Energy transmission through curved double-wall panel: A numerical approach

Abstract

It is a common practice in aerospace and automobile industries to use double wall panels as fuselage skins or in window panels to improve acoustic insulation. However, the scientific community is yet to develop a reliable prediction method for a suitable vibro-acoustic model for sound transmission through a curved double-wall panel. In this quest, the present work tries to delve into the modeling of energy transmission through a double-wall curved panel and the subsequent radiation of sound power in low to mid frequency range into the free field from the exterior curved panel. A modal expansion theory based on Green’s theorem is implemented to model the energy transmission through an acoustically coupled double-wall curved panel. A method based on the boundary element (BE) technique is then employed to calculate the radiated sound into the free field from the curved panel.
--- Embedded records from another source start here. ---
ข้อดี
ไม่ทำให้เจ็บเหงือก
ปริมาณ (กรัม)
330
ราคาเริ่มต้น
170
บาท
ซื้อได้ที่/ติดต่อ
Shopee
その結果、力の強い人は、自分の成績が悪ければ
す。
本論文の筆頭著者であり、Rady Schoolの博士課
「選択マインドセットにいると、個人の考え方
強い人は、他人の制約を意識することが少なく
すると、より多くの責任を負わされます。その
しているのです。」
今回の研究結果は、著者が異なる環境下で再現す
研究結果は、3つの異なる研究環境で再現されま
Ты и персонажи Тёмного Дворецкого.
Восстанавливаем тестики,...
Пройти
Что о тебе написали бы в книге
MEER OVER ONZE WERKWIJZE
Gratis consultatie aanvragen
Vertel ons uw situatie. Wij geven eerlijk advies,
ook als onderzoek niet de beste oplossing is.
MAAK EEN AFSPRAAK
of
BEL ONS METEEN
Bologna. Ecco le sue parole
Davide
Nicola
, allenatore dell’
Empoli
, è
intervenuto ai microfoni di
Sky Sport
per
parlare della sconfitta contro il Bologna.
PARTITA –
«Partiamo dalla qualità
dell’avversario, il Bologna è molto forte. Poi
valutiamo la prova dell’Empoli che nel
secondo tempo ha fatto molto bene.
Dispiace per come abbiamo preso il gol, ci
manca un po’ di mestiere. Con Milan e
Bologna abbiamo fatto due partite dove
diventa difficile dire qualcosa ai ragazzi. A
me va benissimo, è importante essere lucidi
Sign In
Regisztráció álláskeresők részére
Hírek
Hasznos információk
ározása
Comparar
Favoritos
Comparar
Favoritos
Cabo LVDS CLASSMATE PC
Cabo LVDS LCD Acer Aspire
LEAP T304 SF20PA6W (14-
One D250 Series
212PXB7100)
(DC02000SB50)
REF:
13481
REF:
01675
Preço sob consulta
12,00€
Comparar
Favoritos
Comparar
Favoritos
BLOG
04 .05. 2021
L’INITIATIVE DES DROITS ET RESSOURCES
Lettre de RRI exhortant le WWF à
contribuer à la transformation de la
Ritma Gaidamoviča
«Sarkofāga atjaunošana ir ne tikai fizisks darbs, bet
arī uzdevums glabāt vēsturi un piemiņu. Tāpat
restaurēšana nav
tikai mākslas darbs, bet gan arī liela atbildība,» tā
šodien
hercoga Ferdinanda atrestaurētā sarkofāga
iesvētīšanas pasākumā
The main advantage derived from BEM is that it is sufficient to discretise the radiated surface alone and there is no need to mesh the infinitely extended acoustic domain surrounding the vibrating surface as the non-reflecting boundary condition has been already implemented while developing the governing BEM equation. The developed BEM program is first validated experimentally for a flat panel where it is found to work with reasonable accuracy. The BEM program is also compared for a curved panel numerically with the elemental radiator approach. It has been observed in the present study that the radius of curvature of the surface has a prominent effect on the characteristics of radiated sound power into the free field. Effect of thickness of the air gap between the two curved surfaces on sound power radiation has also been noted.